Selon la ministre Anglade, toutefois, l’ampleur des sanctions imposées à l’avionneur québécois montre qu’il ne sera pas facile de renverser la vapeur. « Il ne faut pas être naïf, mais il ne faut pas baisser les bras », a-t-elle dit lors d’une brève conférence de presse en soirée. On compte notamment rappeler aux Américains que Bombardier a 7000 travailleurs aux ÉtatsUnis. Et d’autres marchés existent, notamment en Europe, en Asie et en Afrique.
La décision de Washington est « plus politique que juridique », a lancé l’Association internationale des machinistes et des travailleurs de l’aé- rospatiale, qui représente 16 000 employés de l’aérospatiale au Canada. «J’ai la forte impression que les dés étaient pipés», a dit son coordonnateur québécois, David Chartrand.

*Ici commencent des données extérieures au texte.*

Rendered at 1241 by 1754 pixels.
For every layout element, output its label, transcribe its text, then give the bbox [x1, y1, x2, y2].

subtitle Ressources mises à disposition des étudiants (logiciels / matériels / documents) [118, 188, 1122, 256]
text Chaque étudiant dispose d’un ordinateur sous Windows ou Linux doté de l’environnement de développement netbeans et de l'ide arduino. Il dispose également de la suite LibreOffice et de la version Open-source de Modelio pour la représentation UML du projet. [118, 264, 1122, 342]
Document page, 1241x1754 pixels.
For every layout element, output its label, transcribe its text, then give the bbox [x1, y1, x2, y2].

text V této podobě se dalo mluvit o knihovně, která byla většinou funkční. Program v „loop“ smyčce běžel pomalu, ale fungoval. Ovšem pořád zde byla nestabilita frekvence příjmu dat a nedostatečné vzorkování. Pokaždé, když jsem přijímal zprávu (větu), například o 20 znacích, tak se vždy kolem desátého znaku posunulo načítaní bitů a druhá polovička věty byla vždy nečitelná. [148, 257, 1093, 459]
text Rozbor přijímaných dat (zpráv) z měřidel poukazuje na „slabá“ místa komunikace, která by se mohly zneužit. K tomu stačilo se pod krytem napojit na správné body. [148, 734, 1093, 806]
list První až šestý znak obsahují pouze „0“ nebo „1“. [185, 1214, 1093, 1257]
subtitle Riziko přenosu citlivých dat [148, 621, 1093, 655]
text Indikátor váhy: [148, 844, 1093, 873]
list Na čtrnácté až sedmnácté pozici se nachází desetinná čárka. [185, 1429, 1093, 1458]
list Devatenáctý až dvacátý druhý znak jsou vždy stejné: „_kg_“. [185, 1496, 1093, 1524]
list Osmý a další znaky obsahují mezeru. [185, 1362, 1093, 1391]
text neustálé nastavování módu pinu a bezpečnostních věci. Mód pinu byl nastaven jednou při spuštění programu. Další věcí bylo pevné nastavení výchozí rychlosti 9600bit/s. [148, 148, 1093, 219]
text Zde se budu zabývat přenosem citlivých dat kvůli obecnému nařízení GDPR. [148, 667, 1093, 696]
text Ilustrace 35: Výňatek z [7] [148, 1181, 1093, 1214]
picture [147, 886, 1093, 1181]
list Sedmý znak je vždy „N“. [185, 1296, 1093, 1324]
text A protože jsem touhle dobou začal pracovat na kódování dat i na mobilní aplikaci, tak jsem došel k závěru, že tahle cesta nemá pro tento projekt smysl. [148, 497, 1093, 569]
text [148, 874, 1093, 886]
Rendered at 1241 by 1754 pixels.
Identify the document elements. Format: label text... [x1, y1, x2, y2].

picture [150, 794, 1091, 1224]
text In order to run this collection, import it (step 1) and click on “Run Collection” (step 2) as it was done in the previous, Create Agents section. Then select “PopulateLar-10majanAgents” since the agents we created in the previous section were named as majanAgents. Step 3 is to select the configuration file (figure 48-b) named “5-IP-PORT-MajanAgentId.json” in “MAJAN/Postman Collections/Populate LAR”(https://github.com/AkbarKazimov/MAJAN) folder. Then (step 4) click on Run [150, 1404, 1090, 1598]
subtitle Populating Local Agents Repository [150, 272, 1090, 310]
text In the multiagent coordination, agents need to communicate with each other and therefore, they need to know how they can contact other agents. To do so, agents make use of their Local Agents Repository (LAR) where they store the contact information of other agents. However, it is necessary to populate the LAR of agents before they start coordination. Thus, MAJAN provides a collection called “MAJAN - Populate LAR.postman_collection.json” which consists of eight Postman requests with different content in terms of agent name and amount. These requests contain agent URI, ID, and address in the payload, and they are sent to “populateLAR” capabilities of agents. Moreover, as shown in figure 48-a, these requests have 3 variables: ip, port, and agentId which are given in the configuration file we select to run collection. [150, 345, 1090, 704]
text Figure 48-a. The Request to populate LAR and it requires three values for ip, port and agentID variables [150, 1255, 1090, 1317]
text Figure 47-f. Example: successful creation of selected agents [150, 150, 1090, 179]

À Ottawa, la ministre des Affaires étrangères, Chrystia Freeland, a affirmé sans détour que Boeing cherche à évincer les appareils CSeries du marché américain. D’autant plus que « des composantes des appareils sont fournies par des entreprises américaines, ce qui soutient près de 23 000 emplois dans plusieurs États américains ». Elle n’a pas fait référence à un recours devant l’Organisation mondiale du commerce (OMC), mais cette option existe, font remarquer les spécialistes.
Le gouvernement Trudeau a déjà laissé entendre qu’il pourrait mettre sur la glace son intention de commander à Boeing des Super Hornet pour entamer le processus de remplacement des CF-18. Mardi, le premier ministre a carrément fait un lien entre la présidence américaine et la plainte de Boeing. «On comprend que c’est une situation extrêmement compliquée où les actions du gouvernement américain et son approche en matière de commerce international sont très protectionnistes », a dit Justin Trudeau avant de connaître la décision. «Alors, ça a encouragé certaines compagnies, dont Boeing, à faire des choses qu’elles n’auraient pas faites dans le passé.»
Prix de vente
L’imposition de droits préliminaires survient moins d’un an et demi après que le transporteur américain Delta lui eut transmis une commande ferme pour 75 appareils CS100 — le plus petit de la famille CSeries — assortie d’une option sur 50 autres.
Boeing reproche essentiellement à Bombardier d’avoir profité d’appuis financiers gouvernementaux pour achever son programme CSeries et vendre des avions à des prix trop faibles. Selon les documents du gouvernement américain, Boeing allègue que Bombardier a vendu les avions au prix de 19,6 millions par appareil alors qu’il lui en coûte 33,2 millions pour les fabriquer. Toujours selon ces documents, Air Canada va payer les siens 30 millions par appareil.
Le gouvernement du Québec a offert à Bombardier un appui d’un milliard de dollars américains en 2015 en échange d’une participation de 49,5% dans le programme CSeries. La Caisse de dépôt et placement, de son côté, a versé 1,5 milliard $US pour 30% de la division transport. Quant au gouvernement fédéral, il a offert un prêt sans intérêts de 372,5 millions.
Ces appuis consistaient à aider l’entreprise à traverser une période de turbulences causée par l’utilisation intensive de capitaux afin de mener à terme le programme CSeries. Depuis deux ans, Bombardier a remanié la haute direction, annoncé des milliers de licenciements, émis des actions et suspendu le versement de son dividende.
L’action de Bombardier a commencé la journée en baisse, mais le vent a tourné en aprèsmidi, de sorte qu’elle a fini sur un gain de 6%, à 2,27$, ce qui pourrait être dû à l’activité de vendeurs à découvert cherchant à couvrir leurs positions en prévision d’une annonce négative.